Content starts

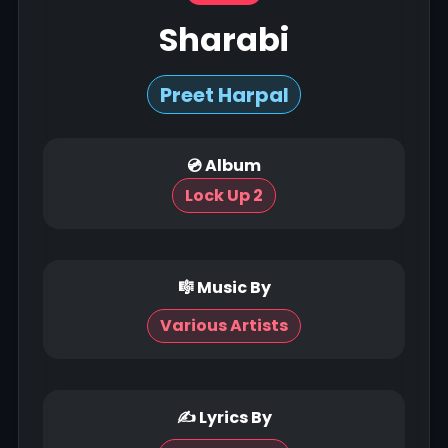
Sharabi
Preet Harpal
💿 Album
Lock Up 2
🎼 Music By
Various Artists
✍ Lyrics By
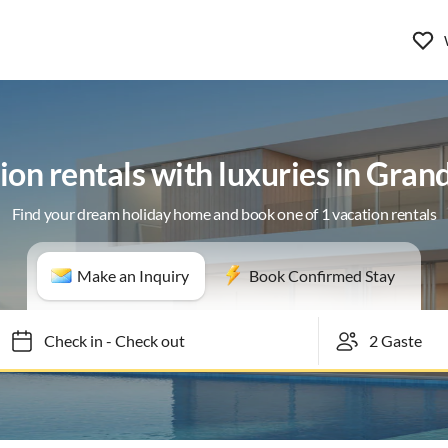
ion rentals with luxuries in Gran
Find your dream holiday home and book one of 1 vacation rentals
Make an Inquiry
Book Confirmed Stay
Check in
-
Check out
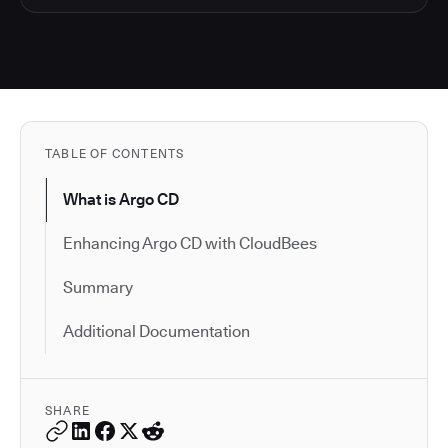
TABLE OF CONTENTS
What is Argo CD
Enhancing Argo CD with CloudBees
Summary
Additional Documentation
SHARE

Content ends

Requirement:
Word for word, restate all of the records. Exclude the pictures.

Completed exercise:
Sharabi
Preet Harpal
💿 Album
Lock Up 2
🎼 Music By
Various Artists
✍ Lyrics By
ion rentals with luxuries in Gran
Find your dream holiday home and book one of 1 vacation rentals
Make an Inquiry
Book Confirmed Stay
Check in
-
Check out
TABLE OF CONTENTS
What is Argo CD
Enhancing Argo CD with CloudBees
Summary
Additional Documentation
SHARE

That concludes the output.